Core Concepts
The proposed ShoeModel system can generate hyper-realistic advertising images of user-specified shoes worn by human models, while preserving the identity of the shoes and producing plausible interactions between the shoes and the human legs.
Abstract
The paper introduces the ShoeModel system, which aims to generate hyper-realistic advertising images of user-specified shoes worn by human models.

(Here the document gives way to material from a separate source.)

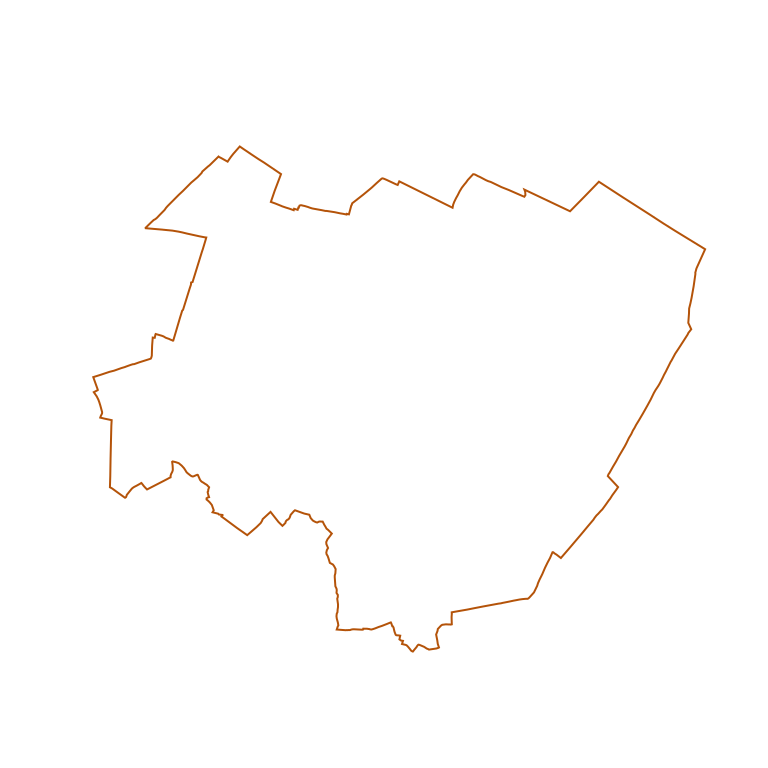 Dumbraveni, Vrancea, Romania (Mercator projection), rotated 285°
{"feature_id": "2599482B91925351810822", "entity_name": "Dumbraveni", "entity_type": "district", "adm_level": 2, "iso_a3": "ROU", "parent_name": "Romania", "parent_adm1": "Vrancea", "projection": "mercator", "projection_center": [27.087, 45.55], "detail": "fine", "context": "isolated", "style": "outline", "palette": "amber", "viewbox_px": 768, "rotation_deg": 285, "n_neighbors": 0, "source": "geoboundaries", "source_scale": "gbopen_adm2", "svg_char_len": 6166}
<svg xmlns="http://www.w3.org/2000/svg" viewBox="0 0 768 768"><g transform="rotate(285 384 384)"><path d="M635.0,539.2L633.5,538.4L617.0,529.2L599.0,519.0L608.1,469.3L606.3,470.6L603.1,471.7L601.2,471.1L601.5,468.7L603.7,454.2L604.6,446.4L605.6,441.2L606.5,436.4L606.8,434.7L606.9,432.1L607.3,429.6L608.5,424.4L608.9,422.5L609.1,421.0L609.8,418.1L609.9,417.1L609.7,415.8L602.9,412.2L599.7,411.0L597.6,410.0L593.8,408.4L589.7,407.2L585.3,406.3L582.2,405.5L578.1,404.7L575.2,404.4L572.0,404.6L583.7,346.3L579.8,345.7L580.0,343.9L581.8,333.9L582.2,331.2L582.3,329.5L581.8,328.6L576.2,324.9L570.8,321.5L568.9,320.2L561.6,315.0L550.3,306.5L548.7,306.5L548.1,306.2L538.8,306.2L538.7,303.9L538.0,303.9L537.8,300.4L537.5,297.5L537.2,292.0L536.6,286.4L536.3,283.7L536.0,282.7L535.8,278.9L535.1,270.7L535.0,269.2L535.1,266.8L535.3,264.7L535.4,261.2L535.3,259.6L535.3,258.8L535.3,258.3L535.2,257.5L534.9,256.9L534.4,256.2L532.2,256.0L532.2,255.6L529.9,255.5L530.0,251.8L528.5,251.8L528.9,246.9L529.0,243.8L529.3,239.4L529.4,239.0L529.5,238.2L530.2,232.5L530.6,227.6L542.3,228.4L560.1,230.2L566.8,210.9L568.8,204.4L571.7,195.8L574.6,187.4L576.1,183.2L567.4,178.9L563.9,177.4L560.1,176.0L558.3,175.4L560.2,167.9L560.6,165.9L560.9,165.3L550.1,158.9L548.7,157.8L542.2,153.5L540.9,153.3L539.5,152.6L535.5,150.4L531.4,147.6L528.7,145.7L518.4,139.8L513.6,136.8L500.0,129.0L497.8,127.9L495.3,127.0L489.3,123.6L485.8,121.7L484.1,120.5L482.8,119.1L479.6,117.1L473.2,113.3L472.8,113.5L475.7,129.7L476.0,131.6L477.4,140.0L478.0,146.2L478.2,149.9L478.3,154.6L478.9,167.6L479.3,173.0L479.5,174.4L477.3,174.4L467.6,174.1L464.4,173.9L432.9,172.7L432.1,171.4L430.1,171.8L429.5,171.8L426.7,171.6L404.0,170.7L403.4,170.6L403.0,170.3L402.7,170.1L394.9,169.8L378.8,169.4L371.7,169.2L371.4,169.2L371.2,168.9L371.4,167.9L371.6,166.2L371.9,164.8L372.1,162.2L372.2,161.1L372.9,158.8L373.1,156.9L373.2,150.5L372.6,150.4L369.3,150.6L369.2,150.2L369.0,148.6L361.0,150.1L351.2,152.4L349.5,152.4L348.2,152.2L347.6,151.4L341.6,142.0L338.5,137.5L338.1,136.3L336.9,134.4L334.2,130.5L333.3,129.3L331.4,126.2L327.0,119.8L324.7,115.7L319.8,108.3L315.4,101.4L304.4,109.0L304.0,109.1L301.0,105.8L297.6,109.8L295.0,112.1L292.9,113.6L289.9,115.5L283.9,119.0L282.6,119.3L279.5,118.7L278.1,118.6L278.2,122.9L278.6,130.3L273.3,131.4L259.6,134.7L240.7,139.3L223.9,143.5L213.3,146.0L213.2,146.5L212.7,148.5L210.2,155.0L207.1,163.2L207.2,163.5L208.0,164.1L208.8,164.2L210.4,164.3L214.3,166.0L217.6,167.5L218.5,168.1L219.9,169.3L221.7,171.3L224.7,174.4L225.6,175.2L225.4,175.6L223.2,178.5L222.1,180.2L220.8,182.4L233.3,196.2L236.9,200.1L237.7,200.9L238.6,202.0L240.2,201.6L242.2,201.7L244.3,202.2L245.8,202.3L246.9,202.1L250.6,200.9L254.0,199.5L254.5,199.9L254.6,203.0L254.4,206.2L252.8,209.7L251.0,212.5L249.7,214.0L247.7,216.1L246.9,217.6L245.4,221.1L245.2,222.1L245.1,222.8L245.4,223.8L247.0,225.8L248.0,227.1L248.0,227.7L245.2,230.0L243.8,231.1L242.8,232.5L242.3,233.6L242.0,234.9L241.3,236.9L240.7,239.0L239.0,241.8L236.2,241.6L235.0,241.9L234.0,241.6L231.7,242.8L229.4,244.3L228.8,243.2L227.7,242.2L226.5,242.5L225.9,243.9L224.6,246.3L222.6,249.0L218.0,252.2L215.7,251.6L215.8,257.5L215.2,258.3L215.7,261.8L215.6,262.0L213.9,261.3L213.0,263.8L206.8,279.5L202.6,291.0L212.6,297.8L217.8,300.9L220.2,301.6L222.1,301.8L231.1,307.5L223.4,317.8L220.7,322.6L222.1,323.5L223.4,324.2L224.2,324.7L225.9,324.7L227.0,325.2L228.0,325.9L228.4,326.6L229.6,327.2L230.7,327.5L233.5,327.7L237.9,329.9L239.0,330.7L238.2,340.5L238.4,345.7L235.5,347.9L233.7,350.6L233.2,352.4L232.9,354.1L232.9,355.3L234.2,356.8L234.5,357.4L235.2,360.4L232.6,362.7L230.8,364.6L229.4,365.9L228.6,367.8L226.0,372.3L222.7,371.0L219.3,369.6L216.4,369.1L214.4,369.8L211.1,372.4L208.8,371.8L206.2,371.9L204.7,372.6L203.4,374.0L201.4,375.4L197.2,378.0L196.4,381.4L195.1,383.0L192.7,385.2L188.6,386.0L186.3,386.0L184.7,386.4L176.0,389.4L174.0,391.1L172.7,391.7L169.9,392.2L168.3,394.0L166.3,394.5L164.5,394.4L159.3,396.6L156.6,397.3L154.0,397.6L151.5,398.1L149.9,397.8L147.4,398.2L145.2,399.1L141.8,401.1L139.0,402.4L137.9,402.1L134.6,401.9L136.2,410.4L137.6,415.0L138.1,415.6L138.8,416.9L139.3,418.4L140.8,425.5L141.2,427.0L141.5,427.4L142.3,427.3L142.4,427.6L142.6,428.7L143.2,430.9L143.3,431.9L143.5,433.3L143.4,433.9L143.6,435.4L144.4,436.8L145.8,438.9L147.9,441.7L149.8,444.6L153.1,449.1L155.4,452.1L155.5,452.3L154.7,453.0L152.2,454.7L152.3,455.1L151.3,456.2L148.1,457.9L146.8,458.7L146.3,459.1L144.9,460.1L144.6,460.6L144.5,460.9L145.0,463.6L145.1,464.8L141.3,465.0L140.6,466.9L140.8,468.8L137.5,468.7L137.6,472.2L137.5,473.4L136.5,475.1L134.8,477.5L133.4,479.3L133.0,480.8L133.1,481.2L135.1,482.0L138.3,483.5L139.7,483.9L140.7,484.4L141.1,484.7L141.2,485.8L140.5,490.8L140.0,492.3L139.5,493.7L139.4,495.0L139.1,496.2L142.1,503.1L143.3,504.9L143.7,505.3L146.9,503.2L150.2,501.8L155.5,499.2L159.3,499.6L161.3,499.4L165.4,501.6L166.5,502.6L168.0,506.3L168.0,506.7L168.8,510.0L168.9,510.8L169.4,511.7L173.0,510.6L176.4,509.6L179.5,509.0L181.0,508.5L187.6,522.7L191.1,529.8L194.7,537.2L201.5,551.5L202.4,553.7L203.1,554.9L205.9,560.6L208.4,565.5L209.1,567.0L210.9,570.7L212.0,573.3L212.9,575.7L213.4,577.1L213.7,578.4L214.6,579.2L215.8,579.9L221.5,582.8L228.7,584.2L231.5,584.3L235.4,584.9L241.3,586.1L248.2,587.1L253.8,588.2L258.9,589.4L265.1,590.3L265.3,590.7L265.0,591.7L264.6,592.3L263.8,594.9L261.7,599.9L274.1,605.9L289.3,613.1L299.7,617.9L307.1,621.4L309.3,622.1L312.1,623.3L313.9,624.4L317.8,626.4L319.3,627.3L324.7,629.4L330.2,631.4L331.4,632.0L335.6,633.3L341.8,635.7L345.0,636.8L353.0,624.0L354.9,624.2L356.5,624.8L363.5,626.6L369.1,628.2L375.4,629.7L386.2,632.7L389.7,633.5L394.6,634.4L395.5,634.6L399.6,635.8L403.6,636.5L406.2,637.3L409.8,638.1L415.5,639.8L422.4,641.7L430.9,643.9L437.9,645.6L445.2,647.0L448.6,647.9L453.0,649.4L455.1,650.0L457.2,650.5L462.3,651.6L465.2,652.1L468.9,653.0L472.0,653.6L473.4,653.9L479.8,655.2L480.9,655.6L488.6,657.4L494.2,659.3L502.6,662.0L510.4,664.5L512.2,664.8L516.4,666.6L521.8,662.1L530.8,660.4L535.9,659.2L541.3,659.1L546.9,658.8L558.5,657.8L571.0,656.3L572.0,655.9L576.5,655.9L597.3,659.3L607.5,624.9L611.3,612.6L616.5,596.7L626.1,566.5L635.0,539.2Z" fill="none" stroke="#b45309" stroke-width="2"/></g></svg>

The system consists of three key modules:
Wearable-area Detection (WD) Module: This module detects the visible and wearable areas of the input shoe image, allowing the system to avoid occlusion issues when generating the final image.
Leg-pose Synthesis (LpS) Module: This module generates diverse and plausible leg poses that align with the given shoe image, providing reasonable pose constraints for the subsequent human body generation.
Shoe-wearing (SW) Module: This module combines the processed shoe image and the synthesized leg pose to generate the final hyper-realistic advertising image, while ensuring the identity of the input shoes is maintained.
The authors also introduce a custom shoe-wearing dataset to support the training of the proposed system. Extensive experiments demonstrate the effectiveness of ShoeModel in generating high-quality, realistic images that preserve the identity of the user-specified shoes and exhibit reasonable interactions between the shoes and the human models, outperforming various baseline methods.
Stats
The paper does not provide any specific numerical data or statistics. The focus is on the system design and the qualitative evaluation of the generated images.
Quotes
The paper does not contain any direct quotes that are particularly striking or support the key logics.